Directive - The result should be every line in the data below that carries the string "daar".
+++

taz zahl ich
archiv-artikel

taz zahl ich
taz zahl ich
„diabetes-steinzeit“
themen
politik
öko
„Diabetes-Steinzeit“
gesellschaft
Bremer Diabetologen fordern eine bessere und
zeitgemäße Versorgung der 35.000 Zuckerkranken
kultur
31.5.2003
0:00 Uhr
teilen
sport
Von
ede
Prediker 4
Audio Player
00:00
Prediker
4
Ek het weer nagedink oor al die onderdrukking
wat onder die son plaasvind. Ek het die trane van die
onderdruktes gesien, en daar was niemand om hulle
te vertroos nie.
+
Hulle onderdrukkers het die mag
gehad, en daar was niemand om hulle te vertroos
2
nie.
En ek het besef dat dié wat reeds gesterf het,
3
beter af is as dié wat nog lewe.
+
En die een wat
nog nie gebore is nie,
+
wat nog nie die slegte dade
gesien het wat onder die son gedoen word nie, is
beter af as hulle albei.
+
+++
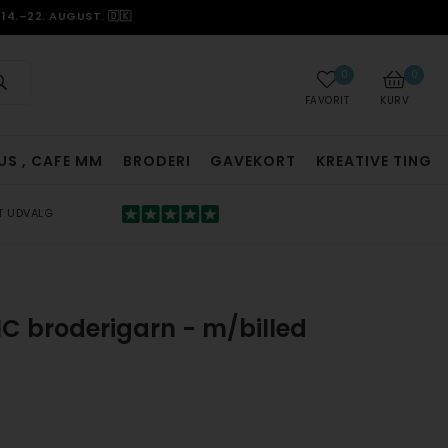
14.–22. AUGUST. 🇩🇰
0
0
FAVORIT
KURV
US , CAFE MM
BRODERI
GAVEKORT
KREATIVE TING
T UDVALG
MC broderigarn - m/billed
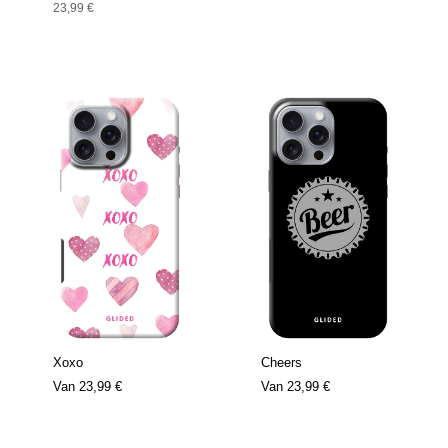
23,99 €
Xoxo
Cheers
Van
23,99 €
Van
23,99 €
+++
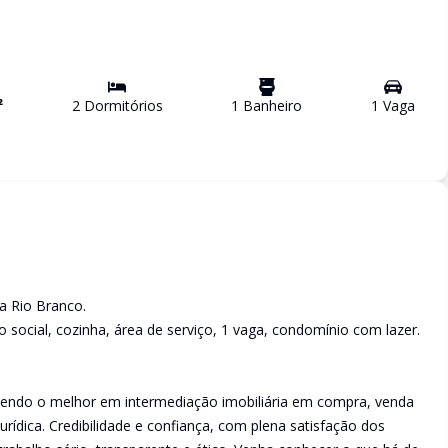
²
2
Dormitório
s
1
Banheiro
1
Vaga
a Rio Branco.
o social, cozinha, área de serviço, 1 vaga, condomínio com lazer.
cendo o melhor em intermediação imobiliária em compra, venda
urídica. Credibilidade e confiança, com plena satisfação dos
+++
Output of the exercise -
onderdruktes gesien, en daar was niemand om hulle
gehad, en daar was niemand om hulle te vertroos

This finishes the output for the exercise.